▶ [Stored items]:
= = = = =

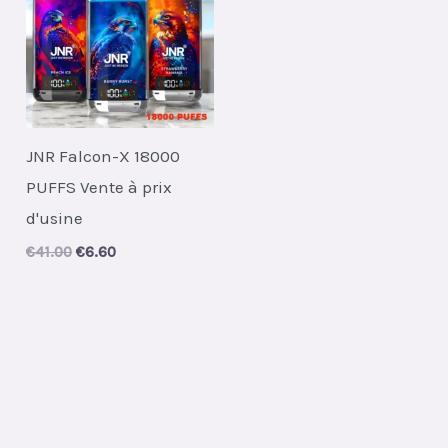
JNR Falcon-X 18000
PUFFS Vente à prix
d'usine
Original
Current
€
41.00
€
6.60
price
price
was:
is:
€41.00.
€6.60.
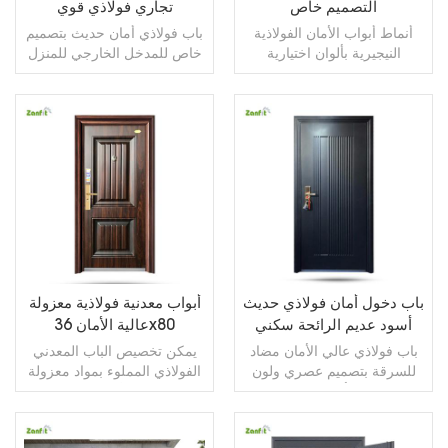
التصميم خاص
تجاري فولاذي قوي
أنماط أبواب الأمان الفولاذية
باب فولاذي أمان حديث بتصميم
النيجيرية بألوان اختيارية
خاص للمدخل الخارجي للمنزل
اقرأ أكثر
اقرأ أكثر
باب دخول أمان فولاذي حديث
أبواب معدنية فولاذية معزولة
أسود عديم الرائحة سكني
عالية الأمان 36x80
باب فولاذي عالي الأمان مضاد
يمكن تخصيص الباب المعدني
للسرقة بتصميم عصري ولون
الفولاذي المملوء بمواد معزولة
أسود
عالية الأمان بحجم 36x80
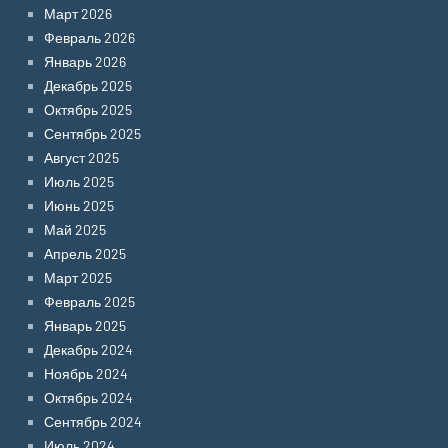
Март 2026
Февраль 2026
Январь 2026
Декабрь 2025
Октябрь 2025
Сентябрь 2025
Август 2025
Июль 2025
Июнь 2025
Май 2025
Апрель 2025
Март 2025
Февраль 2025
Январь 2025
Декабрь 2024
Ноябрь 2024
Октябрь 2024
Сентябрь 2024
Июль 2024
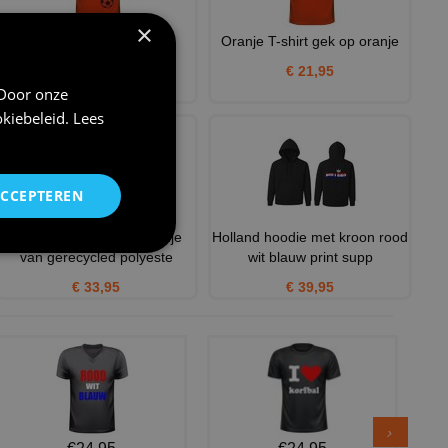
×
Oranje shirt Holland met
Oranje T-shirt gek op oranje
voetbal
€ 21,95
€ 20,95
 Door onze
kiebeleid
.
Lees
ACCEPTEREN
Dames fleece jacket oranje
Holland hoodie met kroon rood
van gerecycled polyeste
wit blauw print supp
€ 33,95
€ 39,95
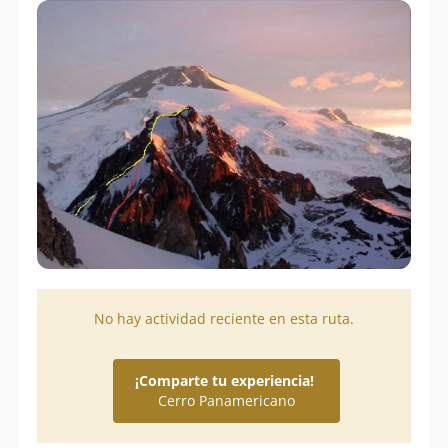
No hay actividad reciente en esta ruta.
¡Comparte tu experiencia!
Cerro Panamericano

= = = = =

▶ [AIM OF THE TASK]: Reproduce every line of text in the records above without changing anything. Omit the pictures.

▶ [ANSWER FOR THIS EXERCISE]:
JNR Falcon-X 18000
PUFFS Vente à prix
d'usine
Original
Current
€
41.00
€
6.60
price
price
was:
is:
€41.00.
€6.60.
التصميم خاص
تجاري فولاذي قوي
أنماط أبواب الأمان الفولاذية
باب فولاذي أمان حديث بتصميم
النيجيرية بألوان اختيارية
خاص للمدخل الخارجي للمنزل
اقرأ أكثر
اقرأ أكثر
باب دخول أمان فولاذي حديث
أبواب معدنية فولاذية معزولة
أسود عديم الرائحة سكني
عالية الأمان 36x80
باب فولاذي عالي الأمان مضاد
يمكن تخصيص الباب المعدني
للسرقة بتصميم عصري ولون
الفولاذي المملوء بمواد معزولة
أسود
عالية الأمان بحجم 36x80
Март 2026
Февраль 2026
Январь 2026
Декабрь 2025
Октябрь 2025
Сентябрь 2025
Август 2025
Июль 2025
Июнь 2025
Май 2025
Апрель 2025
Март 2025
Февраль 2025
Январь 2025
Декабрь 2024
Ноябрь 2024
Октябрь 2024
Сентябрь 2024
Июль 2024
×
Oranje shirt Holland met
Oranje T-shirt gek op oranje
voetbal
€ 21,95
€ 20,95
 Door onze
kiebeleid
.
Lees
ACCEPTEREN
Dames fleece jacket oranje
Holland hoodie met kroon rood
van gerecycled polyeste
wit blauw print supp
€ 33,95
€ 39,95
No hay actividad reciente en esta ruta.
¡Comparte tu experiencia!
Cerro Panamericano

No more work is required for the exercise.